Data to process
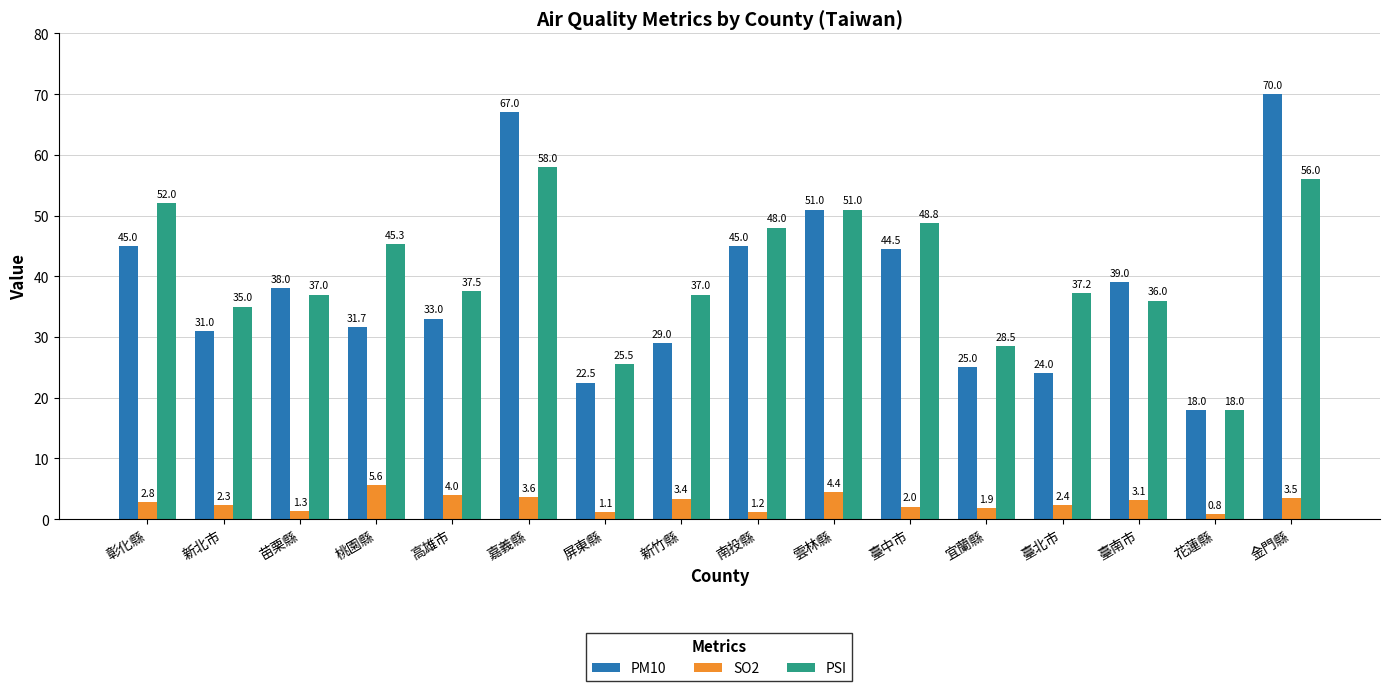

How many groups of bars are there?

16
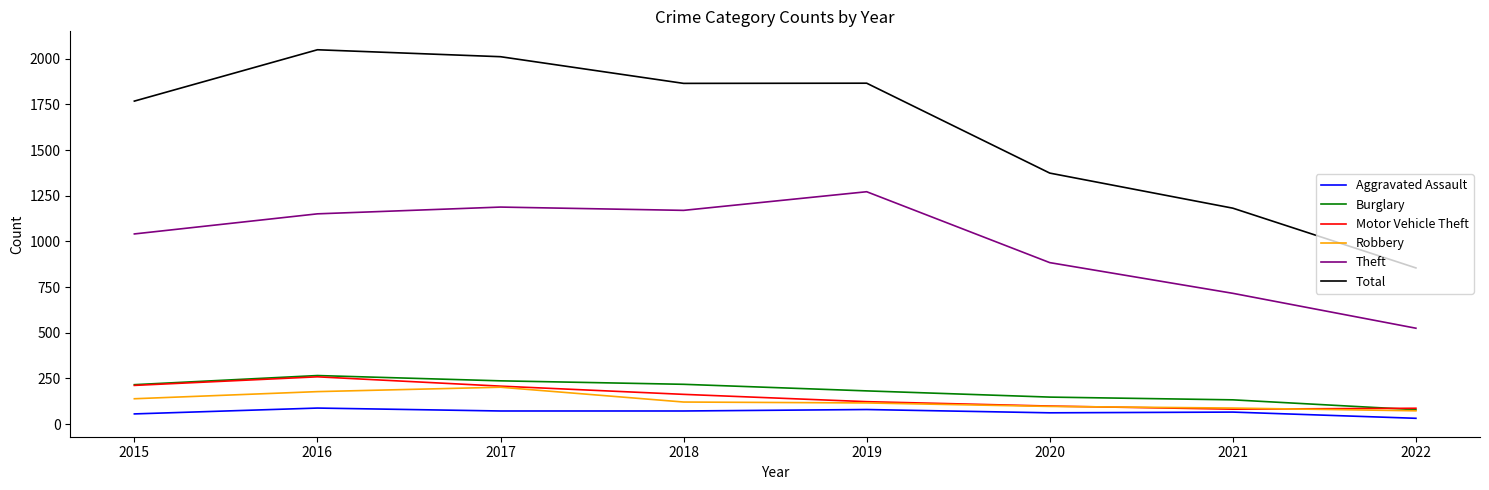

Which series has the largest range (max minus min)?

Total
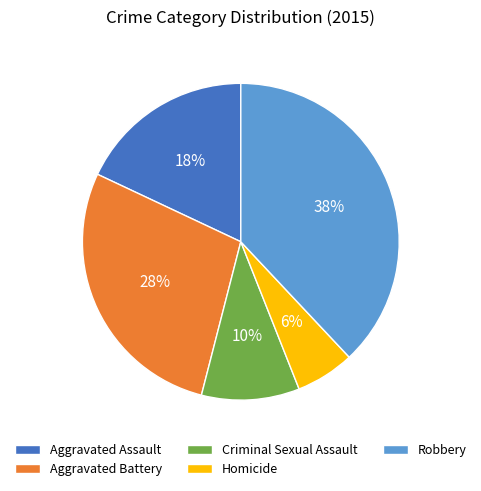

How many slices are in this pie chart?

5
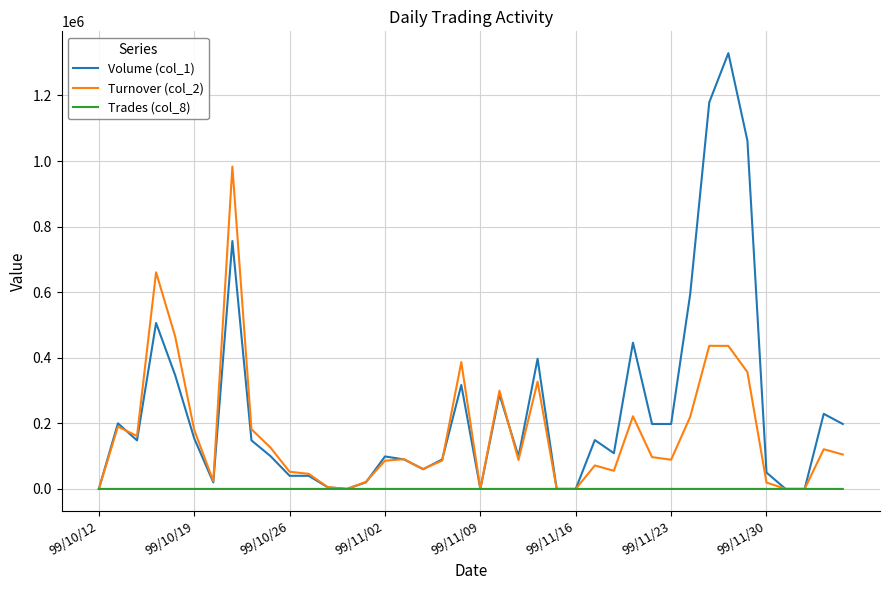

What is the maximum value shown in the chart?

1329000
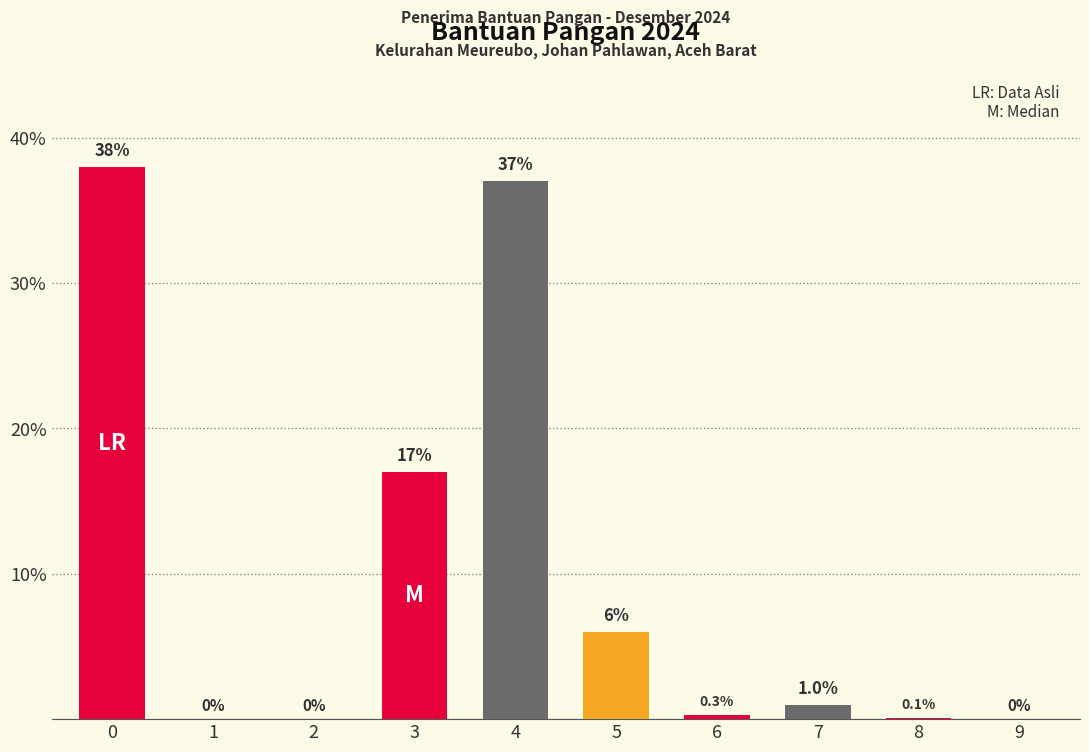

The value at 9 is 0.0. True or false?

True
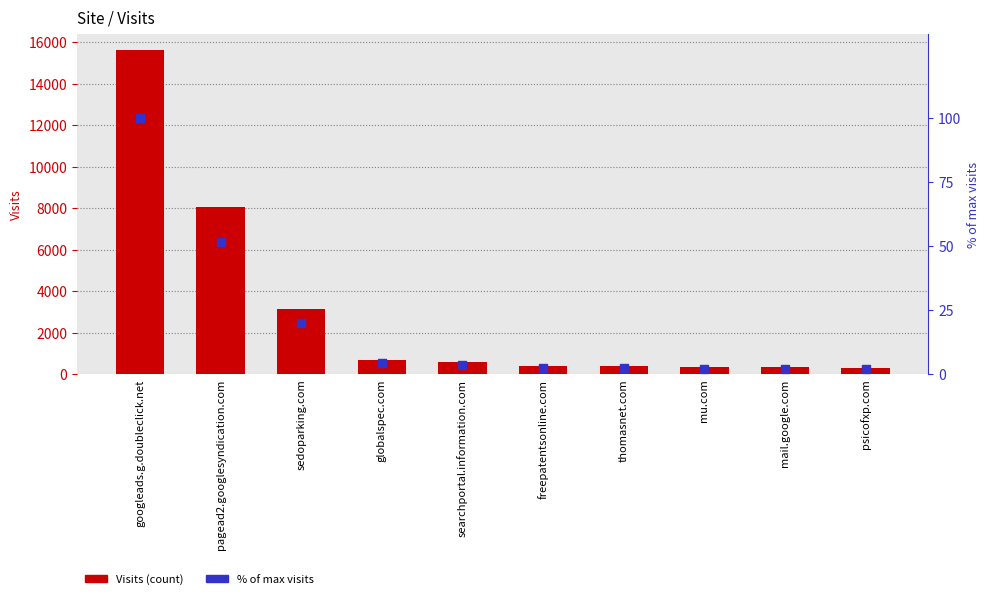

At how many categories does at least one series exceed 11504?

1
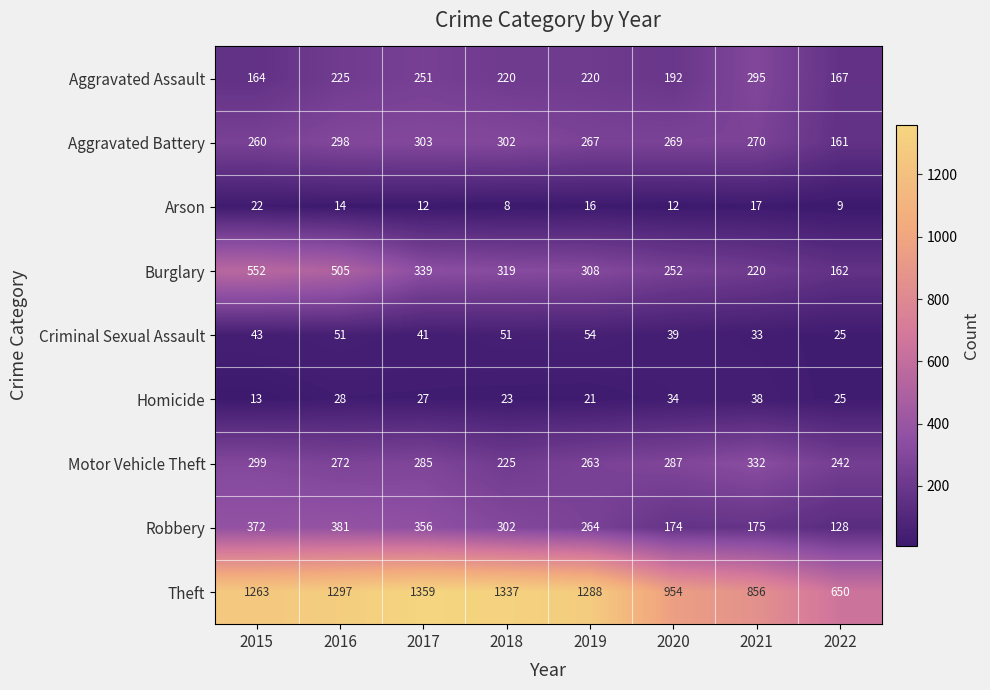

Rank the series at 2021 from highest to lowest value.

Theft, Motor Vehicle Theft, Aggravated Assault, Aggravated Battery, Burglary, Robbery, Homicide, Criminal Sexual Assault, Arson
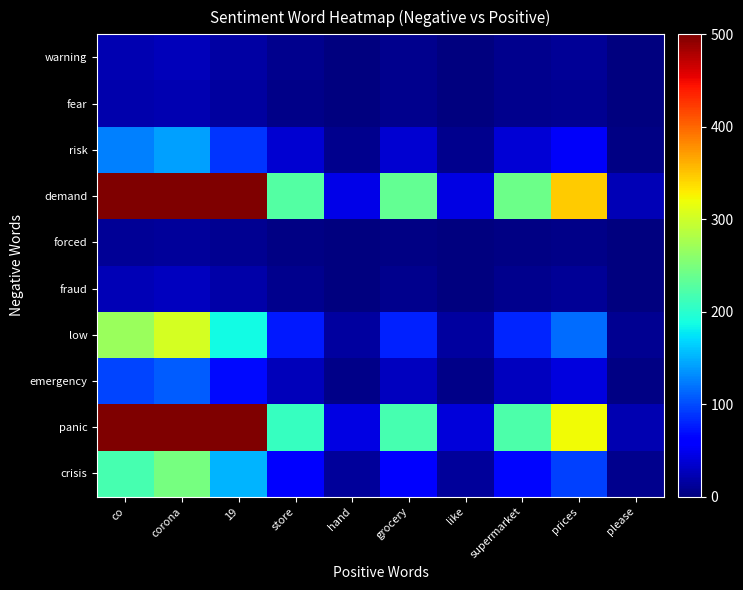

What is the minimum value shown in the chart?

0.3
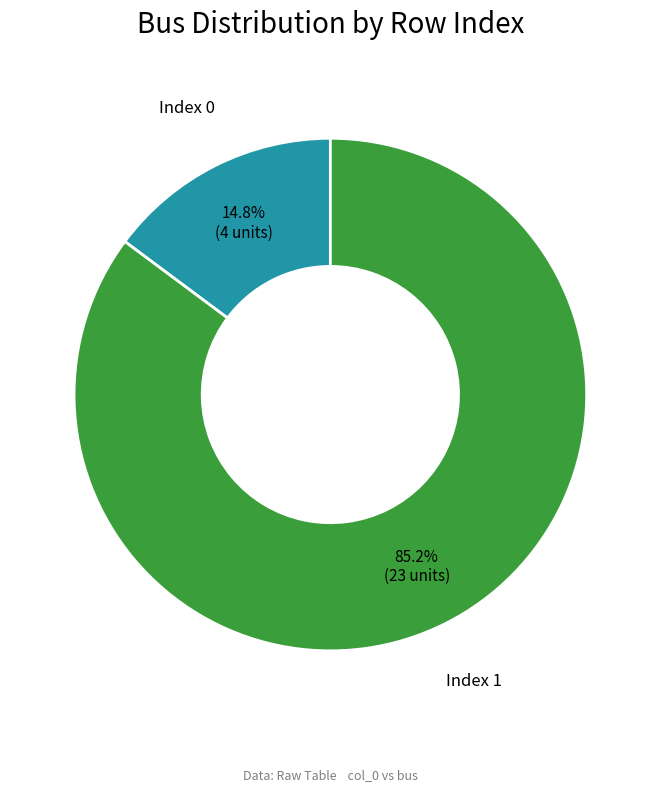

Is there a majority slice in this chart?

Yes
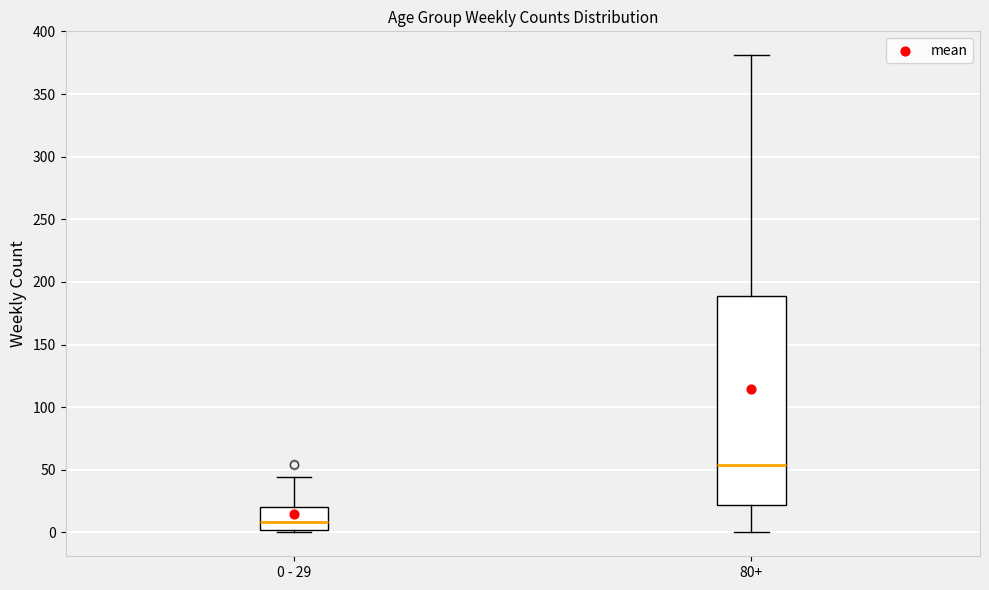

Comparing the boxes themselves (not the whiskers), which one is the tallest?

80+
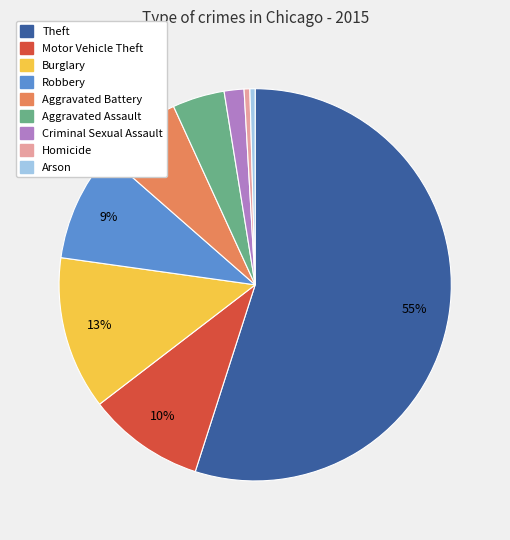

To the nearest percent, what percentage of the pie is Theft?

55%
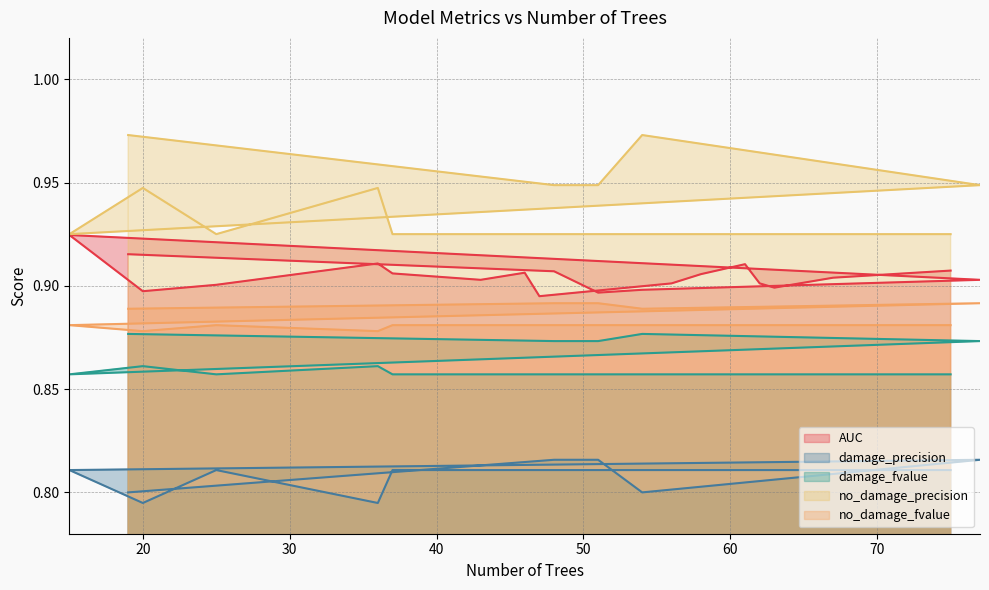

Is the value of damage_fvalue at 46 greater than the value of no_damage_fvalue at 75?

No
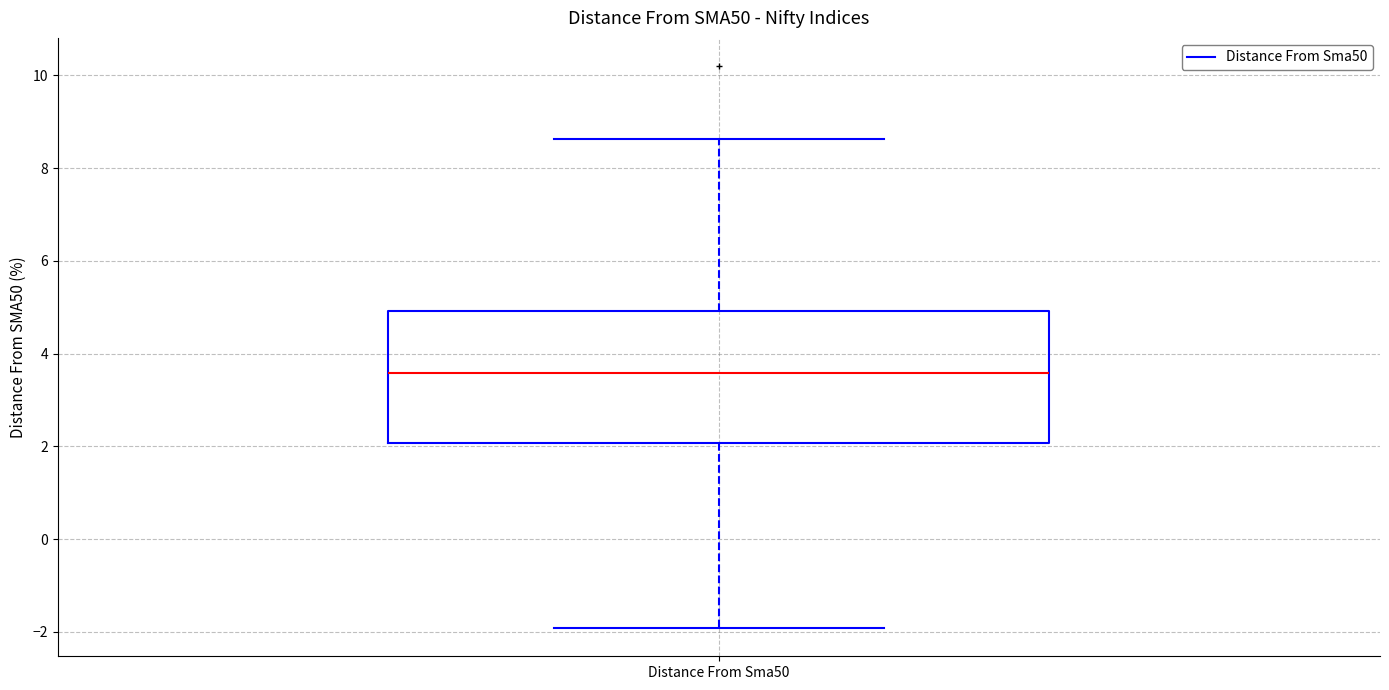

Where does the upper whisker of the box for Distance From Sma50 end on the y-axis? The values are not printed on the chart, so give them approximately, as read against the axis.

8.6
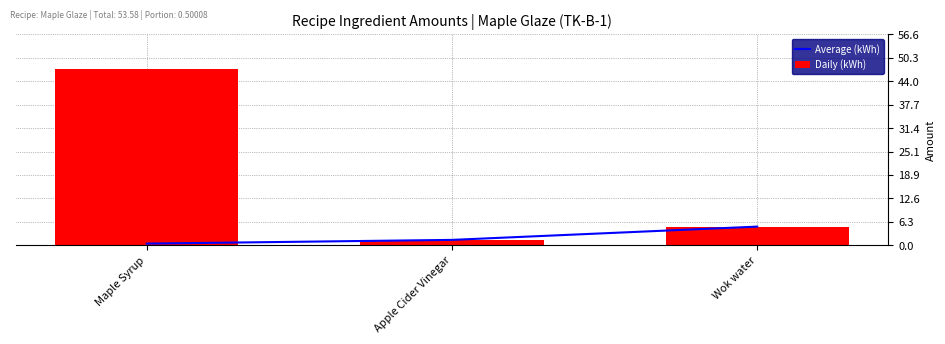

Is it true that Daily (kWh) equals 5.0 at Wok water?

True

What the exercise asks
Copy all of the entries above word for word, leaving out the pictures.

Response
How many groups of bars are there?

16

Which series has the largest range (max minus min)?

Total

How many slices are in this pie chart?

5

What is the maximum value shown in the chart?

1329000

The value at 9 is 0.0. True or false?

True

At how many categories does at least one series exceed 11504?

1

Rank the series at 2021 from highest to lowest value.

Theft, Motor Vehicle Theft, Aggravated Assault, Aggravated Battery, Burglary, Robbery, Homicide, Criminal Sexual Assault, Arson

What is the minimum value shown in the chart?

0.3

Is there a majority slice in this chart?

Yes

Comparing the boxes themselves (not the whiskers), which one is the tallest?

80+

To the nearest percent, what percentage of the pie is Theft?

55%

Is the value of damage_fvalue at 46 greater than the value of no_damage_fvalue at 75?

No

Where does the upper whisker of the box for Distance From Sma50 end on the y-axis? The values are not printed on the chart, so give them approximately, as read against the axis.

8.6

Is it true that Daily (kWh) equals 5.0 at Wok water?

True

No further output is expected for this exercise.